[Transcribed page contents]
______

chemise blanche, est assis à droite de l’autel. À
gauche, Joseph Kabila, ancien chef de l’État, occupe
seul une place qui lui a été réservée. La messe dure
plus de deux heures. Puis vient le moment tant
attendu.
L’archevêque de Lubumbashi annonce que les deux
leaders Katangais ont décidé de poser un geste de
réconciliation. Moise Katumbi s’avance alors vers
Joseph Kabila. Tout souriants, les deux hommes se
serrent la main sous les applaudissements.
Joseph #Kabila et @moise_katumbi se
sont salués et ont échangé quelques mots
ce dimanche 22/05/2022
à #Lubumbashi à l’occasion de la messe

______

Directions for this task
Nothing may be omitted or altered; reproduce all of the entries.

Answer to this task
chemise blanche, est assis à droite de l’autel. À
gauche, Joseph Kabila, ancien chef de l’État, occupe
seul une place qui lui a été réservée. La messe dure
plus de deux heures. Puis vient le moment tant
attendu.
L’archevêque de Lubumbashi annonce que les deux
leaders Katangais ont décidé de poser un geste de
réconciliation. Moise Katumbi s’avance alors vers
Joseph Kabila. Tout souriants, les deux hommes se
serrent la main sous les applaudissements.
Joseph #Kabila et @moise_katumbi se
sont salués et ont échangé quelques mots
ce dimanche 22/05/2022
à #Lubumbashi à l’occasion de la messe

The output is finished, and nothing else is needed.